Find the line with "cabinet hinge [310,518,413,594]" in the data below, then restate it and all remaining lines exactly, adding nothing.

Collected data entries
################
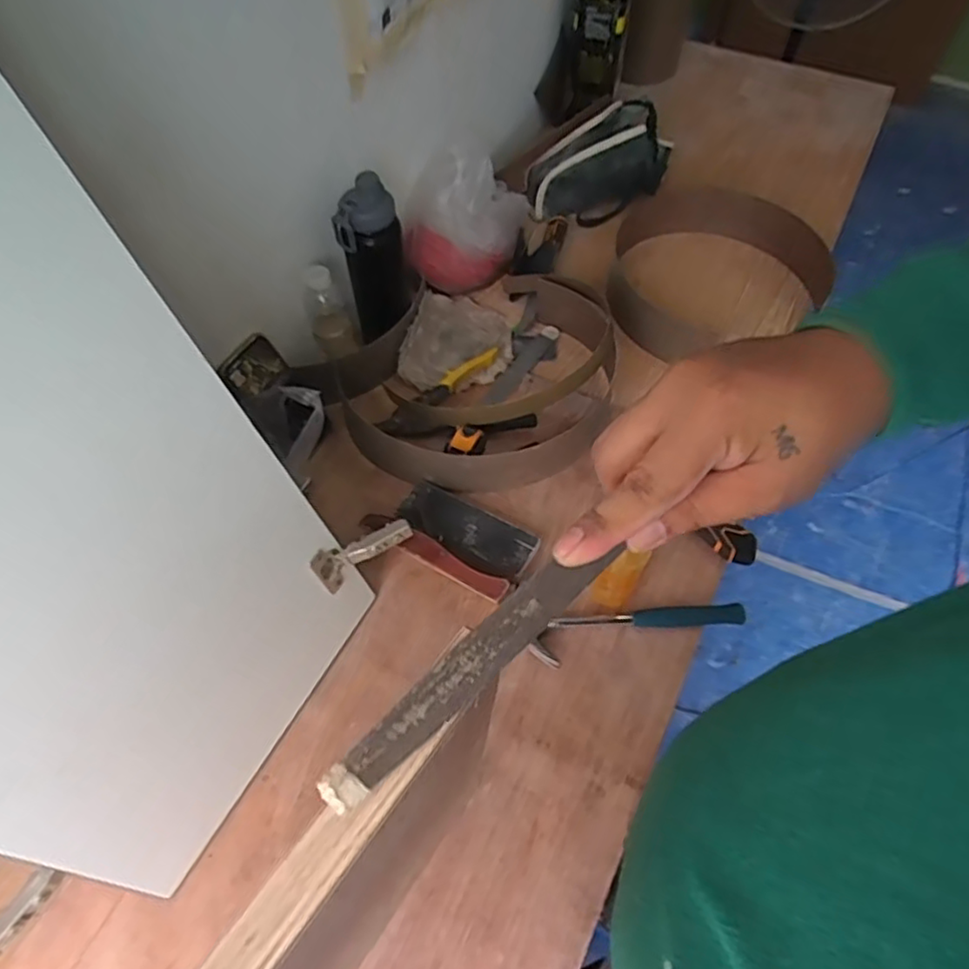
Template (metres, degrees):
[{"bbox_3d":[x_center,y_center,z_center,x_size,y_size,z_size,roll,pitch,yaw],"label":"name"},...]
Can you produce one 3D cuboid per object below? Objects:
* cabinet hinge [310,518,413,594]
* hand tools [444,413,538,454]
[{"bbox_3d":[-0.129,0.070,0.695,0.109,0.052,0.023,-30,60,1],"label":"cabinet hinge"},{"bbox_3d":[0.009,-0.065,0.870,0.142,0.043,0.044,-23,58,-35],"label":"hand tools"}]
################
→ **ANSWER FOR THE TASK**:
* cabinet hinge [310,518,413,594]
* hand tools [444,413,538,454]
[{"bbox_3d":[-0.129,0.070,0.695,0.109,0.052,0.023,-30,60,1],"label":"cabinet hinge"},{"bbox_3d":[0.009,-0.065,0.870,0.142,0.043,0.044,-23,58,-35],"label":"hand tools"}]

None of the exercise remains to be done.